Mas como só é possível saber o que mudou na vida das pessoas quando se sabe como era o cenário inicial, algo essencial na avaliação de impacto é fazer esse esforço de pesquisa desde os primeiros passos da iniciativa, por meio de um estudo de linha de base, delimitando os objetivos principais do projeto e os indicadores de impacto que serão utilizados para mensurar isso ao longo do projeto.
Além disso, também é preciso haver uma comunidade controle, que não irá receber o projeto, para poder comparar os resultados. Somente essa primeira fase já representa um grande desafio, visto que muitos projetos sociais são realizados em comunidades imensas, que demandam a aplicação de milhares de questionários para pessoas que vivem uma realidade muito diferente da dos pesquisadores. Nesse sentido, algo que tem ajudado muito nos últimos anos é o uso da tecnologia, que facilitou a coleta dos dados de pesquisa. “Há pouco tempo era tudo por papel. Três mil questionários, com 900 perguntas em papel, que depois precisavam ser transferidas para um Excel. E muitas se perdem porque têm respostas inválidas. Hoje eles respondem os questionários em tablets e assim que são sincronizados a gente já descobre quais são os questionários com as respostas inconsistentes. E isso torna viável voltar, refazer a pesquisa e checar a resposta”, explica Adriana.
Outro ponto é que, por serem realizados ao longo de muitos anos, os projetos sociais tendem a passar por períodos de muita movimentação política e de contexto regional. É comum que, ao longo de um empreendimento, surjam outras iniciativas que não tenham relação com o projeto em avaliação, como construção de escolas e estradas, mas que irão manter uma dinâmica com ele.

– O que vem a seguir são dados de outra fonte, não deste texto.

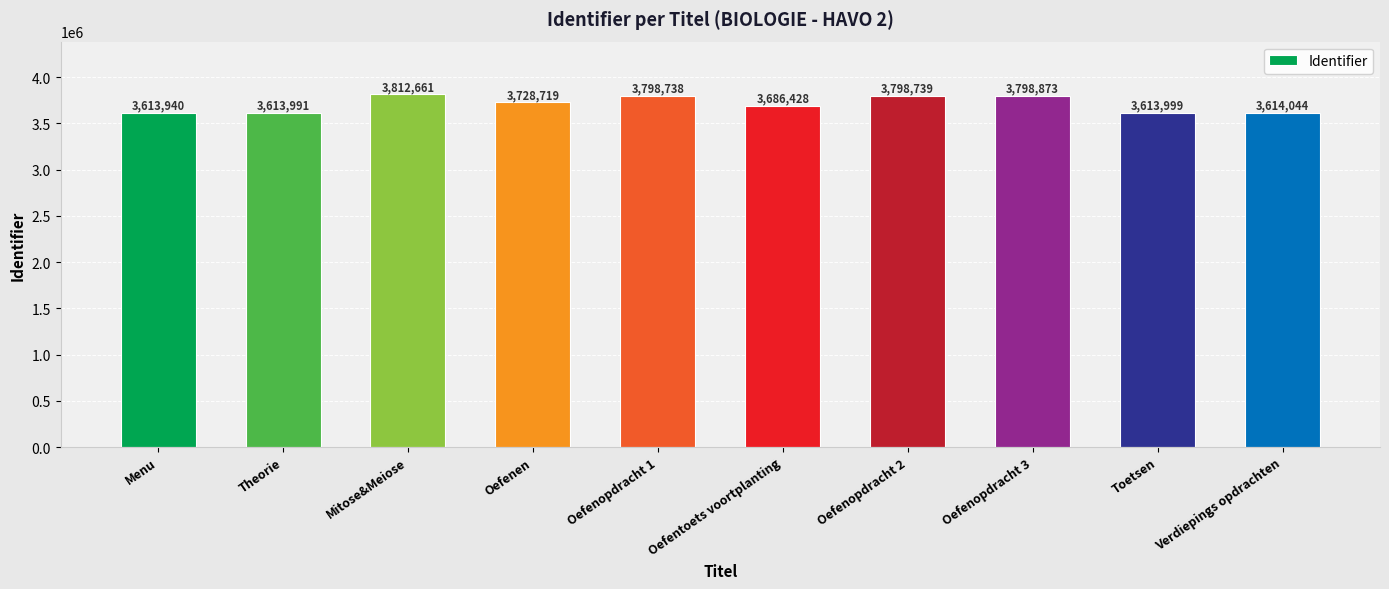

What is the change in value from Menu to Oefenen?

+114779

O problema disso é determinar, na hora da avaliação, quais foram as mudanças causadas pelo projeto que se quer avaliar e quais foram causadas pelas demais iniciativas quando seus efeitos estão inter-relacionados. Adriana relata que uma questão bastante desafiadora nesse contexto foram as políticas públicas de aquisição de alimentos da agricultura familiar, implantadas tanto na comunidade beneficiada por um de seus projetos, quanto na comunidade controle, o que fez com que a renda de todo mundo aumentasse. Depois de um tempo, ainda dentro do período do projeto, essa política pública foi enfraquecida, diminuindo novamente a renda de algumas famílias. “Só que na comunidade beneficiária, dependendo da organização social que você estimulou e o tipo de projeto que você fez, algumas foram mais resistentes, já estavam mais capacitadas a procurar outros lugares para comercializar, ou já estavam articuladas para resolver essa questão, o que tornou possível extrair o indicador de impacto”, comenta.
Por isso, algo que também ajuda é fazer avaliações intermediárias ao longo do desenvolvimento do projeto, para verificar se as ações estão caminhando em direção ao objetivo desejado e fazer mudanças quando necessário. Apesar da complexidade do processo, e da própria resistência que muitas pessoas têm à palavra avaliação, ela tem se mostrado essencial para quem quer desenvolver projetos sociais efetivos e com impactos verdadeiramente positivos na vida da população. “No próprio Fida e em outras agências da ONU a gente tem feito um esforço de esclarecer, para tirar esse receio e mostrar os seus aspectos positivos. O grande mérito é fazer com que você navegue melhor dentro das suas atividades em busca do impacto que você quer causar”, finaliza Adriana.